In response, the Field of Appresentation model reframes the shrine’s surroundings as a multi-layered experiential field in which meaning emerges through reciprocal activation. Bodily perception appresents absent sacred referents; ritual practices synchronise individual and collective presence; memory anchors experience within a temporal continuum; and belief modulates the intensity and orientation of perception. Meaning-based urban regeneration, in this sense, is defined not as the restoration of a fixed historical image, but as the recalibration of appresentational conditions that enable these processes to operate coherently in contemporary contexts.
On this basis, the study translates the four experiential domains into a set of design-oriented principles applicable to urban regeneration and architectural intervention. These include reinforcing ritual continuity along pilgrimage routes, enhancing the legibility of collective memory through spatial and material cues, moderating sensory conditions within threshold spaces to support bodily and emotional attunement, and promoting forms of spatial justice that balance the needs of pilgrims, residents, and local economies. Rather than prescribing deterministic solutions, the framework functions as a flexible design logic that guides planners and architects in aligning spatial decisions with appresentational processes of meaning-making.

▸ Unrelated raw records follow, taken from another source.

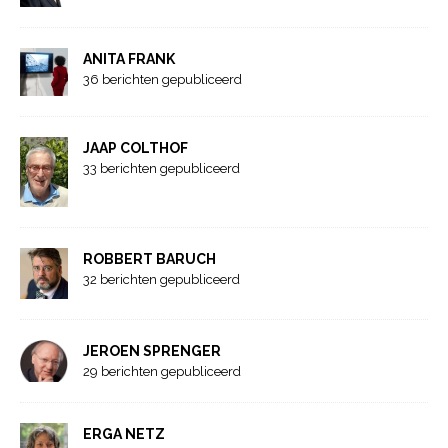
ANITA FRANK
36 berichten gepubliceerd
JAAP COLTHOF
33 berichten gepubliceerd
ROBBERT BARUCH
32 berichten gepubliceerd
JEROEN SPRENGER
29 berichten gepubliceerd
ERGA NETZ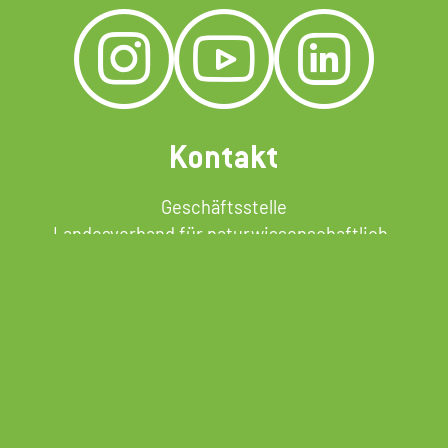
Kontakt
Geschäftsstelle
Landesverband für naturwissenschaftlich-
technische Jugendbildung Baden-Württemberg e. V.
c/o experimenta gGmbH
Experimenta-Platz
74072 Heilbronn
info@natec-bw.de
www.natec-bw.de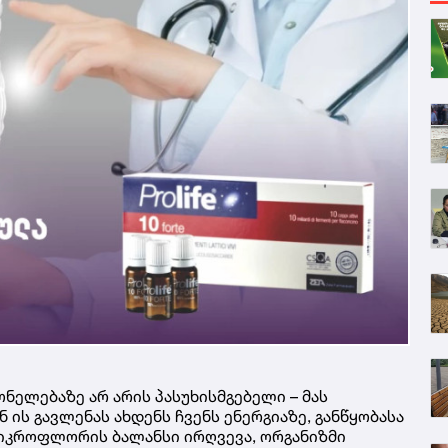
ნელებაზე არ არის პასუხისმგებელი – მას
 ის გავლენას ახდენს ჩვენს ენერგიაზე, განწყობასა
მიკროფლორის ბალანსი ირღვევა, ორგანიზმი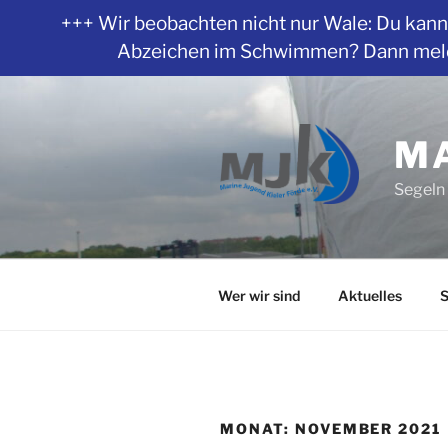
+++ Wir beobachten nicht nur Wale: Du kanns
Abzeichen im Schwimmen? Dann melde 
Zum
Inhalt
springen
MA
Segeln 
Wer wir sind
Aktuelles
S
MONAT:
NOVEMBER 2021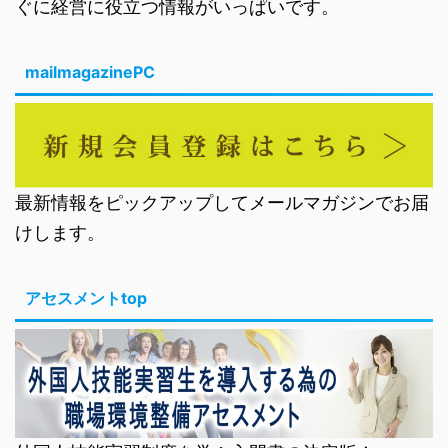
ぐに経営に役立つ情報がいっぱいです。
mailmagazinePC
最新情報をピックアップしてメールマガジンでお届
けします。
アセスメントtop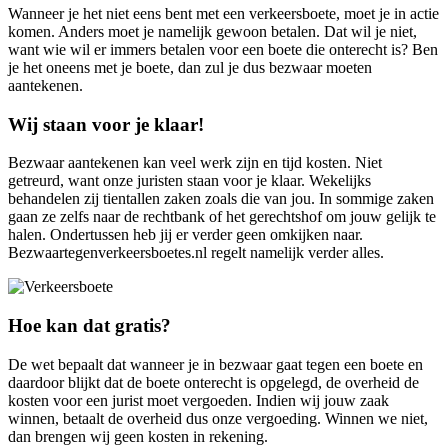
Wanneer je het niet eens bent met een verkeersboete, moet je in actie
komen. Anders moet je namelijk gewoon betalen. Dat wil je niet,
want wie wil er immers betalen voor een boete die onterecht is? Ben
je het oneens met je boete, dan zul je dus bezwaar moeten
aantekenen.
Wij staan voor je klaar!
Bezwaar aantekenen kan veel werk zijn en tijd kosten. Niet
getreurd, want onze juristen staan voor je klaar. Wekelijks
behandelen zij tientallen zaken zoals die van jou. In sommige zaken
gaan ze zelfs naar de rechtbank of het gerechtshof om jouw gelijk te
halen. Ondertussen heb jij er verder geen omkijken naar.
Bezwaartegenverkeersboetes.nl regelt namelijk verder alles.
Hoe kan dat gratis?
De wet bepaalt dat wanneer je in bezwaar gaat tegen een boete en
daardoor blijkt dat de boete onterecht is opgelegd, de overheid de
kosten voor een jurist moet vergoeden. Indien wij jouw zaak
winnen, betaalt de overheid dus onze vergoeding. Winnen we niet,
dan brengen wij geen kosten in rekening.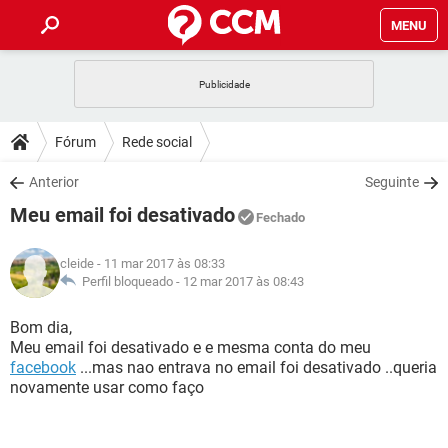
MENU
INÍCIO
JOGOS
WHATSAPP
DICAS
Fórum
Rede social
CELULAR
FACEBOOK
JOGOS
WHATSAPP
DOWNLOADS
Anterior
Seguinte
OUTLOOK
EXCEL
CELULAR
FACEBOOK
Meu email foi desativado
INSTAGRAM
JOGOS
GMAIL
WHATSAPP
Fechado
FÓRUM
OUTLOOK
EXCEL
GUIA DE COMPRAS
CELULAR
FACEBOOK
cleide
- 11 mar 2017 às 08:33
INSTAGRAM
JOGOS
GMAIL
WHATSAPP
GLOSSÁRIO
Perfil bloqueado -
12 mar 2017 às 08:43
OUTLOOK
EXCEL
GUIA DE COMPRAS
CELULAR
FACEBOOK
INSTAGRAM
JOGOS
GMAIL
WHATSAPP
Bom dia,
OUTLOOK
EXCEL
Meu email foi desativado e e mesma conta do meu
GUIA DE COMPRAS
CELULAR
FACEBOOK
facebook
...mas nao entrava no email foi desativado ..queria
INSTAGRAM
GMAIL
novamente usar como faço
OUTLOOK
EXCEL
GUIA DE COMPRAS
INSTAGRAM
GMAIL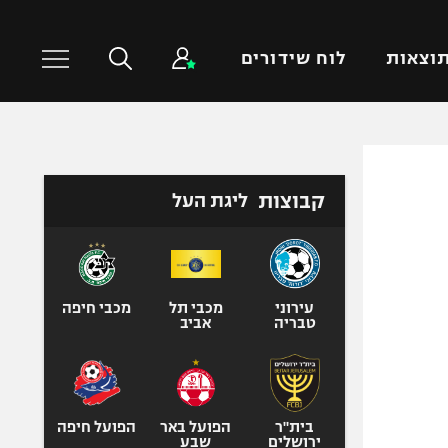
וצאות
לוח שידורים
כדורסל עולמי
ענפים נוספים
קבוצות
ליגת העל
NBA
טניס
יורוליג
כדוריד
יורוקאפ
כדורעף
שחייה
עירוני
מכבי תל
מכבי חיפה
טבריה
אביב
ג'ודו
אגרוף
ספורט אולימפי
UFC
בית"ר
הפועל באר
הפועל חיפה
ירושלים
שבע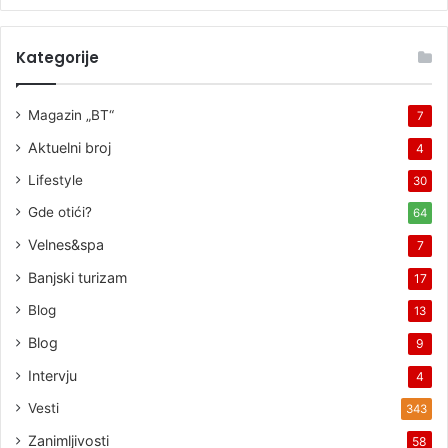
Kategorije
Magazin „BT“
7
Aktuelni broj
4
Lifestyle
30
Gde otići?
64
Velnes&spa
7
Banjski turizam
17
Blog
13
Blog
9
Intervju
4
Vesti
343
Zanimljivosti
58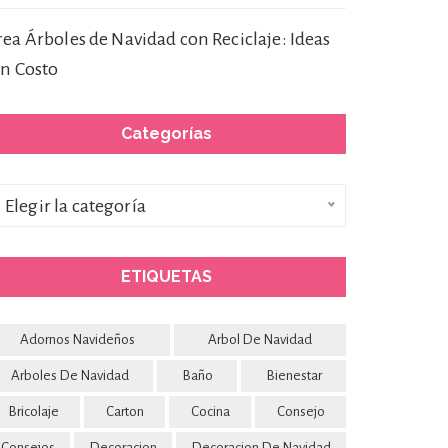
rea Árboles de Navidad con Reciclaje: Ideas
in Costo
Categorías
ategorías
Elegir la categoría
ETIQUETAS
Adornos Navideños
Arbol De Navidad
Arboles De Navidad
Baño
Bienestar
Bricolaje
Carton
Cocina
Consejo
Consejos
Decoracion
Decoracion De Navidad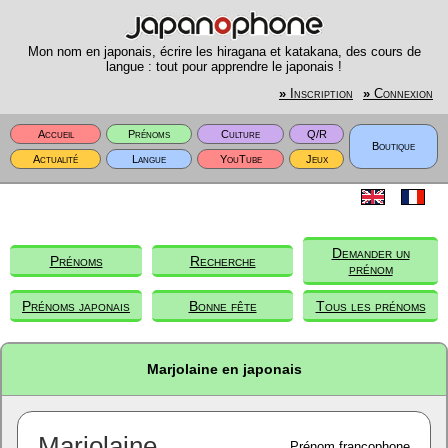
Mon nom en japonais, écrire les hiragana et katakana, des cours de
langue : tout pour apprendre le japonais !
»
Inscription
»
Connexion
Accueil
Prénoms
Culture
Q/R
Boutique
Actualité
Langue
YouTube
Jeux
Demander un
Prénoms
Recherche
prénom
Prénoms japonais
Bonne fête
Tous les prénoms
Marjolaine en japonais
Marjolaine
Prénom francophone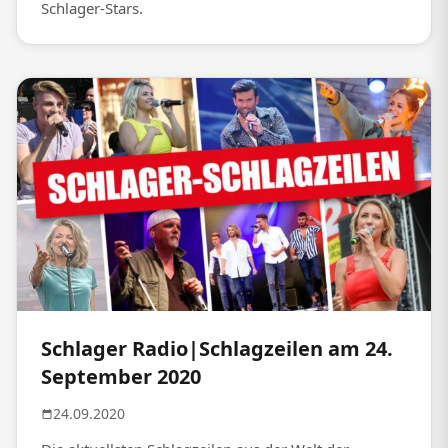
Schlager-Stars.
Schlager Radio|Schlagzeilen am 24.
September 2020
24.09.2020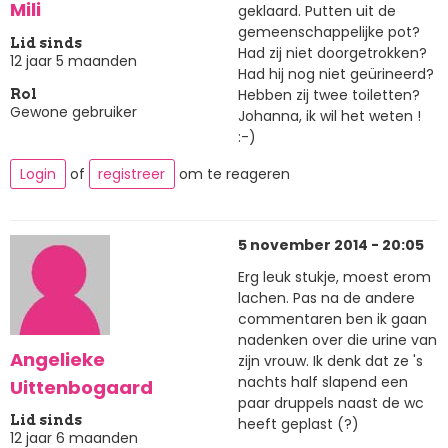
Mili
geklaard. Putten uit de
gemeenschappelijke pot?
Lid sinds
Had zij niet doorgetrokken?
12 jaar 5 maanden
Had hij nog niet geürineerd?
Hebben zij twee toiletten?
Rol
Gewone gebruiker
Johanna, ik wil het weten !
:-)
Login
of
registreer
om te reageren
5 november 2014 - 20:05
Erg leuk stukje, moest erom
lachen. Pas na de andere
commentaren ben ik gaan
nadenken over die urine van
Angelieke
zijn vrouw. Ik denk dat ze 's
nachts half slapend een
Uittenbogaard
paar druppels naast de wc
Lid sinds
heeft geplast (?)
12 jaar 6 maanden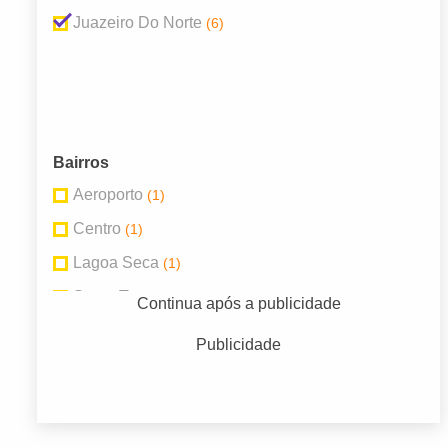
Juazeiro Do Norte
(6)
Bairros
Aeroporto
(1)
Centro
(1)
Lagoa Seca
(1)
Santa Tereza
(2)
Continua após a publicidade
Triângulo
(1)
Publicidade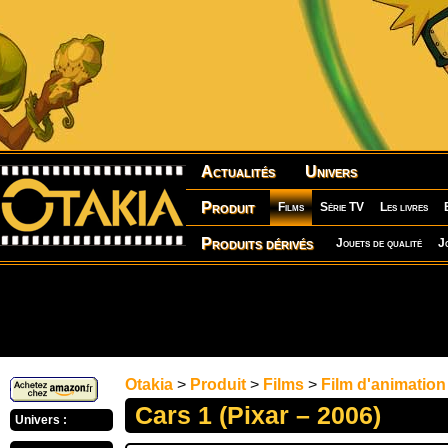
Actualités
Univers
Produit
Films
Série TV
Les livres
Produits dérivés
Jouets de qualité
J
Otakia
>
Produit
>
Films
>
Film d'animation
Cars 1 (Pixar – 2006)
Univers :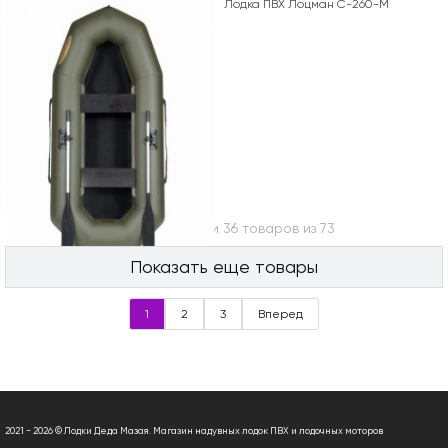
Лодка ПВХ Лоцман С-260-М
Вы посмотрели 36 товаров из 73
Показать еще товары
1
2
3
Вперед
2021 - 2026 © Лодки Деда Мазая. Магазин надувных лодок ПВХ и лодочных моторов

Ultimately, the research argues that regeneration in sacred urban contexts should be understood as a dynamic and adaptive process aimed at restoring meaningful presence rather than merely improving spatial performance. By foregrounding the Field of Appresentation as the core analytical and design framework, the study offers a systematic way to reconnect human experience, spatial structure, and sacred meaning in the spaces and places surrounding the Holy Shrine of Imam Reza (AS). Beyond the specific case of Mashhad, the proposed approach contributes to broader debates on sacred space, phenomenology, and meaning-based urban regeneration by demonstrating how experiential theory can be rigorously translated into spatial analysis and design practice.